In July 2016, Emily and Eric almost unexpectedly simultaneously bought a new house and sold their old one – and moved a mile down the road to a more family-oriented neighborhood (the same one in which Eric grew up) and a bigger house.
And there is the broad-stroked, very boring, adult version of the last six and a half years. Mixed into all this are other births, losses, friends, tragedies, miracles, bills, cars, stresses, worries, doctors visits, nannies, au pairs, poop, diapers and MANY, MANY words.
And in conclusion, we're very fortunate people who count our blessings in a world that seems so full of tragedies, struggles fears and ugly politics.
So, that's the quick update.
Oh, but we've also traveled. In December 2012, during Emily's second trimester with Sennen, we took a couple of weeks in Nice and Paris. In August 2014 we took a 15-month-old Sennen to Patmos, Greece where he gorged on tzatziki, spanakopita and gelato while spending much of his days on the beaches.
In December 2015 we took a six-month-old Ailyn and a two-and-a-half-year-old Sennen to Bali for three weeks. And then we remembered that we don't usually spend all day, everyday with our children. So that was a very rewarding, but not reenergizing trip that taught us to next time bring our au pair. Which we did when we returned to Bali in December 2016 – and a more relaxing time was had by all.
From these Bali trips our kids have come to expect that getting places takes about 21 hours in the air and are overall very well behaved on the flights. They have also learned to adapt to new places, absorb other cultures, and accept that monkey forests are a thing. And building on Sennen's experience in Greece, they believe gelato and vacation go hand-in-hand.
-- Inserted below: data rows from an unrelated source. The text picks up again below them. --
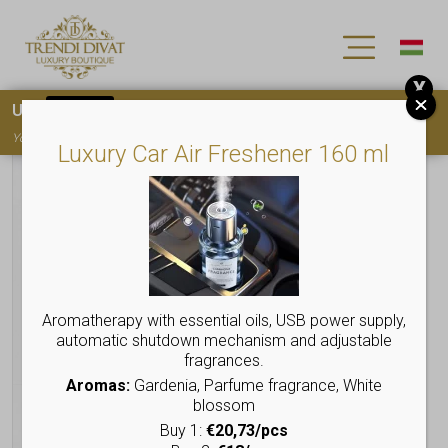
X
Use
15OFF
coupon code for your first purchase!
You must
register
to use the coupon
Luxury Car Air Freshener 160 ml
Aromatherapy with essential oils, USB power supply,
automatic shutdown mechanism and adjustable
fragrances.
Aromas:
Gardenia, Parfume fragrance, White
blossom
Buy 1:
€20,73/pcs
Now it's December 1, 2017. In 16 days our family will undertake its next travel adventure to Thailand. This time, Jesper our au pair from Sweden can't come along. In the second/extension year, au pairs don't have in-and-out travel privileges from America. So, my 24 year-old cousin Arielle – whose I used to take care of when she was young – will be coming with as Jesper's stand-in.
Also different this year – we will have multiple destinations in our three weeks. Instead of plopping down in one place as we have done since Sennen's trip to Patmos, we'll visit Chiang Mai, Koh Chang and Bangkok – as well as a brief day-stop in Singapore on the way to Thailand.
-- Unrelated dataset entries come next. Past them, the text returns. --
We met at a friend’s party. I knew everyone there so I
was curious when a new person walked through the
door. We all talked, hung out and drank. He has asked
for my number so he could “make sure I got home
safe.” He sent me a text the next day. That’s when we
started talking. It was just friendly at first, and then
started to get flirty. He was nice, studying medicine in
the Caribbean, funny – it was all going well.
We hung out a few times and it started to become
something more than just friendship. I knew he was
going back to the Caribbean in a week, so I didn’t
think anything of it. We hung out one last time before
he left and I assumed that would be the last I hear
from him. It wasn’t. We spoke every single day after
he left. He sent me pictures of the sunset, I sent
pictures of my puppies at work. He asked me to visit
This year feels big. We're branching out. We're moving around. The kids are ever more aware of travel and what it means. They have expectations of Pad Thai, coconut sticky rice, bathing elephants, beach days, sleeping on overnight trains from Chaing Mai to Bangkok, seeing Daddy speak Thai, long flights – and of course, gelato.
And now we have our blog – back to document our journey, only at a different stage of life with new and added meaning. We hope you the reader, will come along or as Daniel Tiger (our kids favorite TV character) says, "Won't you ride along with me….?!"